*** Opening of DATA FOR ANALYSIS ***

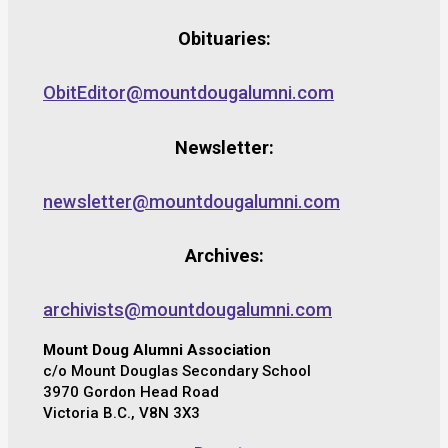
Obituaries:
ObitEditor@mountdougalumni.com
Newsletter:
newsletter@mountdougalumni.com
Archives:
archivists@mountdougalumni.com
Mount Doug Alumni Association
c/o Mount Douglas Secondary School
3970 Gordon Head Road
Victoria B.C., V8N 3X3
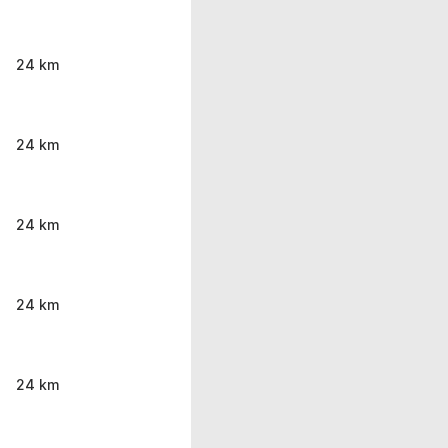
24 km
24 km
24 km
24 km
24 km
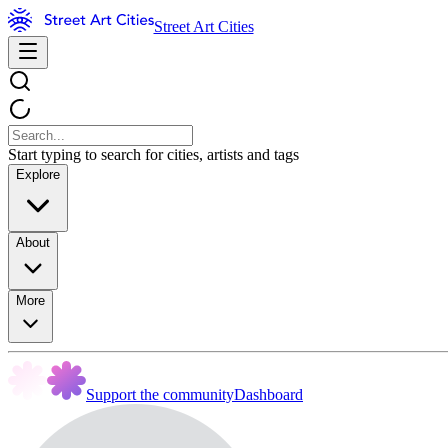
Street Art Cities
Start typing to search for cities, artists and tags
Explore
About
More
Support the community
Dashboard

*** Close of DATA FOR ANALYSIS ***

◆ **PROBLEM TO SOLVE**
Each record above should be retyped exactly, with no pictures carried over.

◆ **FINISHED TASK**
Obituaries:
ObitEditor@mountdougalumni.com
Newsletter:
newsletter@mountdougalumni.com
Archives:
archivists@mountdougalumni.com
Mount Doug Alumni Association
c/o Mount Douglas Secondary School
3970 Gordon Head Road
Victoria B.C., V8N 3X3
24 km
24 km
24 km
24 km
24 km
Street Art Cities
Start typing to search for cities, artists and tags
Explore
About
More
Support the community
Dashboard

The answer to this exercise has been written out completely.